[Try it]
From the line containing "Sua chance de desenvolver a sua" through the final line of the records, reproduce every line exactly.

[Excerpted data]
== Segment start ==
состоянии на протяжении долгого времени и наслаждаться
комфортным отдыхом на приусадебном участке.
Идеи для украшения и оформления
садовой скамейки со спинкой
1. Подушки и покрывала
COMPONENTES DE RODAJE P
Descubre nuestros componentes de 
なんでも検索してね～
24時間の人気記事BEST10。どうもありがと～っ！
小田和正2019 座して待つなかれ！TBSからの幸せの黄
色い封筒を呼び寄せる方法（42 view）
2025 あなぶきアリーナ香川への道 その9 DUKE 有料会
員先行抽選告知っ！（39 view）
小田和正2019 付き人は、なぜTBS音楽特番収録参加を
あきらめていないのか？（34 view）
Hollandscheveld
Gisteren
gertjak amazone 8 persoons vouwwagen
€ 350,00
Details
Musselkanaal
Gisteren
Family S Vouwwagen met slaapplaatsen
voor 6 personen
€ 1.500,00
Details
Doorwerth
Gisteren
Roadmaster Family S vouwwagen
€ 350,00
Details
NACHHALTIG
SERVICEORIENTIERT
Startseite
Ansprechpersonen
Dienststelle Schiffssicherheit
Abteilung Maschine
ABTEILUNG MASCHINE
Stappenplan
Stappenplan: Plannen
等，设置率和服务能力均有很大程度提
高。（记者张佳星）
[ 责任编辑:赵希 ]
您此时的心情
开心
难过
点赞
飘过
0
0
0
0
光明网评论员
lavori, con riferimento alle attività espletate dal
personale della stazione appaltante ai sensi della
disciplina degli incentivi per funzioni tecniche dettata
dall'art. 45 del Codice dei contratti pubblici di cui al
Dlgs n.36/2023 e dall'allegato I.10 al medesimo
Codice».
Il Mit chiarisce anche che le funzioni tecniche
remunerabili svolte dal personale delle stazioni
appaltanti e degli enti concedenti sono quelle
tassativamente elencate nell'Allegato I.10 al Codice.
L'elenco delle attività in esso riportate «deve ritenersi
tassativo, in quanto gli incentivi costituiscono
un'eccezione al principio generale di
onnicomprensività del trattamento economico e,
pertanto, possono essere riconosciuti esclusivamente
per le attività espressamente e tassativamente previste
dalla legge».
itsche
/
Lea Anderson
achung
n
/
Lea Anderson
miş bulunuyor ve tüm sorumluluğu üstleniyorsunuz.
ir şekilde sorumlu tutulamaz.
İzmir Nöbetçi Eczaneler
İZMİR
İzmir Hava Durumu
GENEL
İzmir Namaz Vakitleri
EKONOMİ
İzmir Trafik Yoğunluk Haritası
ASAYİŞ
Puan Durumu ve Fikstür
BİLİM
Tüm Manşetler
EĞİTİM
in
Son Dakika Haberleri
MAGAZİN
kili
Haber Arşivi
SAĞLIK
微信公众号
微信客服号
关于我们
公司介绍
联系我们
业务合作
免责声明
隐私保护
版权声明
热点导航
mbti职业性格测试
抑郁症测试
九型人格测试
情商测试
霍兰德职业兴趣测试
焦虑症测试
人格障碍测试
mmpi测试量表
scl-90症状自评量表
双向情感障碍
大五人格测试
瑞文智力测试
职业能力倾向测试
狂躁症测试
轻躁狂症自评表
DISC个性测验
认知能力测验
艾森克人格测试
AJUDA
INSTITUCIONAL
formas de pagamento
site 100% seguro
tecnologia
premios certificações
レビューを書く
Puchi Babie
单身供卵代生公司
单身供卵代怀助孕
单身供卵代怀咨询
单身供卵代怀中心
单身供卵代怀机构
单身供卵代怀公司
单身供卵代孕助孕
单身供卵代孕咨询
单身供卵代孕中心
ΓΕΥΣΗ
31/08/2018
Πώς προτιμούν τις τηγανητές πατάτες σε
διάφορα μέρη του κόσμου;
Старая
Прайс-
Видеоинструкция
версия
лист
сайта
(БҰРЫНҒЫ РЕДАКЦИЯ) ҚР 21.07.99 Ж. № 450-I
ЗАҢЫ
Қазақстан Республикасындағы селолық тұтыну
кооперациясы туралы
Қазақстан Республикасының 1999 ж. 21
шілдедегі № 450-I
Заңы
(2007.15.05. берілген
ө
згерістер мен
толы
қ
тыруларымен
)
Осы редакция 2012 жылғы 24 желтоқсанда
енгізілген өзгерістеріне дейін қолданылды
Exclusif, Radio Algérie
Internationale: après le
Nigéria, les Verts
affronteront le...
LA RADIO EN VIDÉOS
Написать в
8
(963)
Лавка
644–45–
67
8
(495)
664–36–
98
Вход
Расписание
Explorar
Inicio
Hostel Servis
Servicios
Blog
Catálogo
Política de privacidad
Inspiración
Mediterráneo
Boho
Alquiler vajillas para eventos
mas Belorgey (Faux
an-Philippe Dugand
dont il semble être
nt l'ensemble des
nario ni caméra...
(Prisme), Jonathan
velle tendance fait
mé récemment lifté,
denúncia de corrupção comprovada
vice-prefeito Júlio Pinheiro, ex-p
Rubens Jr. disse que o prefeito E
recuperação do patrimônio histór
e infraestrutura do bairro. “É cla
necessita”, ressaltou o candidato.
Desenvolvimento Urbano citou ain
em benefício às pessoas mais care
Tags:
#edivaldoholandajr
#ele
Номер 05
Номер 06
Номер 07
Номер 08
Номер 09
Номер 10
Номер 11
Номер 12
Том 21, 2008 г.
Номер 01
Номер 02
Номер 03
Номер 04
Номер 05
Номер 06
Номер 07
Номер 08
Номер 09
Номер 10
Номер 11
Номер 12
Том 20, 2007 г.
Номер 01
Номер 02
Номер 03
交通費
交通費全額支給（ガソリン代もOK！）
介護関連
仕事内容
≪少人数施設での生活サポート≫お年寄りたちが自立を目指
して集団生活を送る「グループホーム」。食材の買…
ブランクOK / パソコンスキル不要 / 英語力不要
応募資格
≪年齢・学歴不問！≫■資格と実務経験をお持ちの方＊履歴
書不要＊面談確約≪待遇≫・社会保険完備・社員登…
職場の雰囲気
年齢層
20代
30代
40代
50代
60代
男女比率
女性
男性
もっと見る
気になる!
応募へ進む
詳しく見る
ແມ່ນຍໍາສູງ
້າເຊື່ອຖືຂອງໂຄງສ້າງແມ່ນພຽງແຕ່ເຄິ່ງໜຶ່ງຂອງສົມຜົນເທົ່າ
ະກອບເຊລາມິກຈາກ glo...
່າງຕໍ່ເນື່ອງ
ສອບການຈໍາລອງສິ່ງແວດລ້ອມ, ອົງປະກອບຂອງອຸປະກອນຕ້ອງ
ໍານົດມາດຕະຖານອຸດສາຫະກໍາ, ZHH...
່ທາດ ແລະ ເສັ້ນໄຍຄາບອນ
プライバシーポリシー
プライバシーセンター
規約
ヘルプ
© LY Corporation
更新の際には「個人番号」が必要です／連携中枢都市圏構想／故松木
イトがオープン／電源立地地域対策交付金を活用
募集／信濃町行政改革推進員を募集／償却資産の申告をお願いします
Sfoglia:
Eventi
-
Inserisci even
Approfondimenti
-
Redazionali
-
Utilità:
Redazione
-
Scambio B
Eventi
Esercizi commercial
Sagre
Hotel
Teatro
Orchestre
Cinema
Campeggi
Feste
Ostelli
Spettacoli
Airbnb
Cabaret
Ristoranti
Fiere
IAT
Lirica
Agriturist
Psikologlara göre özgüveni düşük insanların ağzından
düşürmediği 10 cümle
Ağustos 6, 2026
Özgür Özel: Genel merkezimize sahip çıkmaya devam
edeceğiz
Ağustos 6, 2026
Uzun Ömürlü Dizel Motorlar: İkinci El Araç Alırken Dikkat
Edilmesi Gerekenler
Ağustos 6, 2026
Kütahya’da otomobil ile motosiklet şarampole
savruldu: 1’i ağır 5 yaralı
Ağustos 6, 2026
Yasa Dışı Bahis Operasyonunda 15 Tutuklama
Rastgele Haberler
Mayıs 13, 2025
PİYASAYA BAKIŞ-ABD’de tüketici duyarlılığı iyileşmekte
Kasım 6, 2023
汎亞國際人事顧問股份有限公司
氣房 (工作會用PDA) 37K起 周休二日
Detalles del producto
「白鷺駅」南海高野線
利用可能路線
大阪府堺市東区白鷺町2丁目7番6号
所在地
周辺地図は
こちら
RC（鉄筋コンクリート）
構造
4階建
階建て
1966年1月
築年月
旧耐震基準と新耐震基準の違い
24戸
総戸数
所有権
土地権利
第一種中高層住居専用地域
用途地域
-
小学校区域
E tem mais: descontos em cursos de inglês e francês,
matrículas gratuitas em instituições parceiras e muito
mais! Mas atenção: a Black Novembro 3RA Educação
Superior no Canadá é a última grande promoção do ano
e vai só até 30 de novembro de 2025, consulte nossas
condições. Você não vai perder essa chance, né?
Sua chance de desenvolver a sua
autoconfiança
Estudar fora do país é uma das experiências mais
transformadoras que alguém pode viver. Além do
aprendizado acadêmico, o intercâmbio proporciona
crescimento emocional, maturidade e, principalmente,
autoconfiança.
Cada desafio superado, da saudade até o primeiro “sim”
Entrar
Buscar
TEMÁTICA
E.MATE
== Segment end ==
[Result of the task]
Sua chance de desenvolver a sua
autoconfiança
Estudar fora do país é uma das experiências mais
transformadoras que alguém pode viver. Além do
aprendizado acadêmico, o intercâmbio proporciona
crescimento emocional, maturidade e, principalmente,
autoconfiança.
Cada desafio superado, da saudade até o primeiro “sim”
Entrar
Buscar
TEMÁTICA
E.MATE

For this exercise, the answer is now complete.